Required tasks:
**A.** Which methods, with their arguments, does the documentation for the dummy evaluation scores list?
**B.** Continue the documentation for the dummy evaluation scores class from its last line.

The evaluation scores for the dummy task. The scores include the frizz level and blipp score. A higher frizz level indicates more frizz, while a higher blipp score indicates better performance.

frizz_level: float the frizz level

blipp_score: float the blipp score

higher_is_better(criterion): Return whether higher is better for the given criterion.

bounds(criterion): Return the bounds for the given criterion.

store_best(criterion): Return whether to store the best score for the given criterion.

Note

The DummyEvaluationScores class is used to store the evaluation scores for the dummy task. The class also provides methods to determine whether higher is better for a given criterion, the bounds for a given criterion, and whether to store the best score for a given criterion.

criteria = ['frizz_level', 'blipp_score']

The evaluation criteria.

Returns:

List[str]: the evaluation criteria

Raises:

NotImplementedError – if the function is not implemented

Examples

>>> evaluation_scores = EvaluationScores()
>>> evaluation_scores.criteria
["criterion1", "criterion2"]

Note

This function is used to return the evaluation criteria.

frizz_level: float

blipp_score: float

static higher_is_better(criterion: str) → bool

Return whether higher is better for the given criterion.

Collected material:
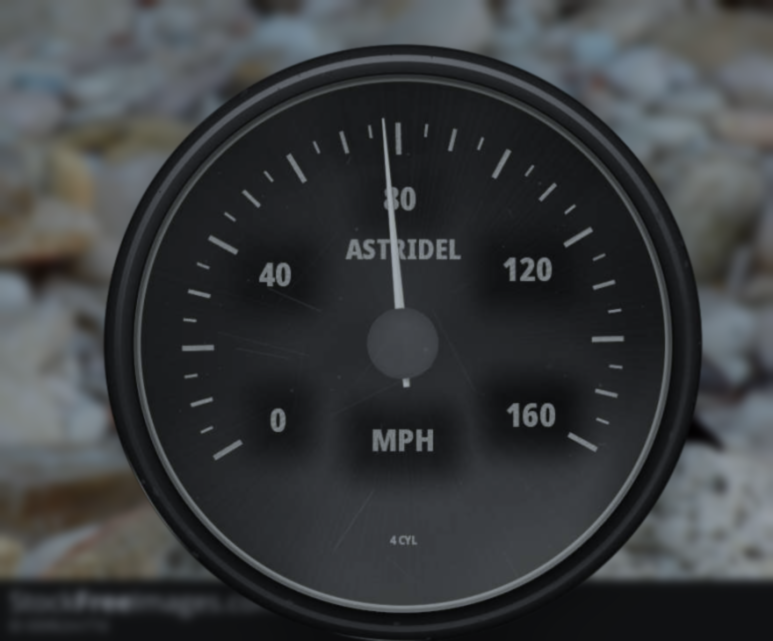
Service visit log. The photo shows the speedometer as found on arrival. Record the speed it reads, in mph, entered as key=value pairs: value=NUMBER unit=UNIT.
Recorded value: value=77.5 unit=mph
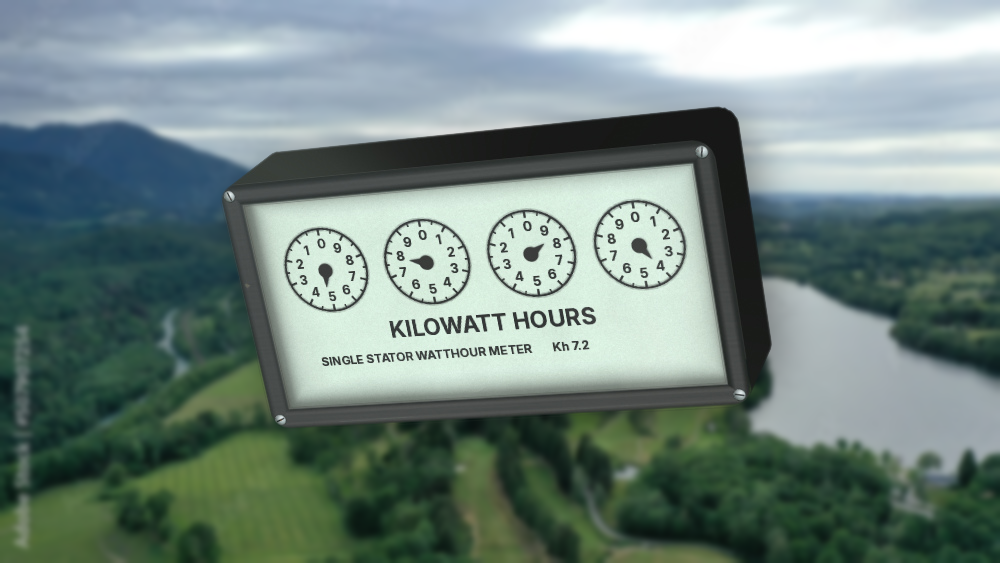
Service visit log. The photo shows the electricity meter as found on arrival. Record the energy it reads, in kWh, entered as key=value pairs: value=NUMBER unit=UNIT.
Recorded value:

Results in order:
**A.**
higher_is_better(criterion)
bounds(criterion)
store_best(criterion)

**B.**
Parameters:

criterion – str the evaluation criterion

Returns:

bool: whether higher is better for this criterion

Raises:

NotImplementedError – if the function is not implemented

Examples

>>> DummyEvaluationScores.higher_is_better("frizz_level")
True

Note

This function is used to determine whether higher is better for the given criterion.

static bounds(criterion: str) → Tuple[int | float | None, int | float | None]

Return the bounds for the given criterion.

Parameters:

criterion – str the evaluation criterion

Returns:

Tuple[Union[int, float, None], Union[int, float, None]]: the bounds for the given criterion

Raises:

NotImplementedError – if the function is not implemented

Examples

>>> DummyEvaluationScores.bounds("frizz_level")
(0.0, 1.0)

Note

This function is used to return the bounds for the given criterion.

static store_best(criterion: str) → bool

Return whether to store the best score for the given criterion.

Parameters:

criterion – str the evaluation criterion

Returns:

bool: whether to store the best score for the given criterion

Raises:

NotImplementedError – if the function is not implemented

Examples

>>> DummyEvaluationScores.store_best("frizz_level")
True

Note

This function is used to determine whether to store the best score for the given criterion.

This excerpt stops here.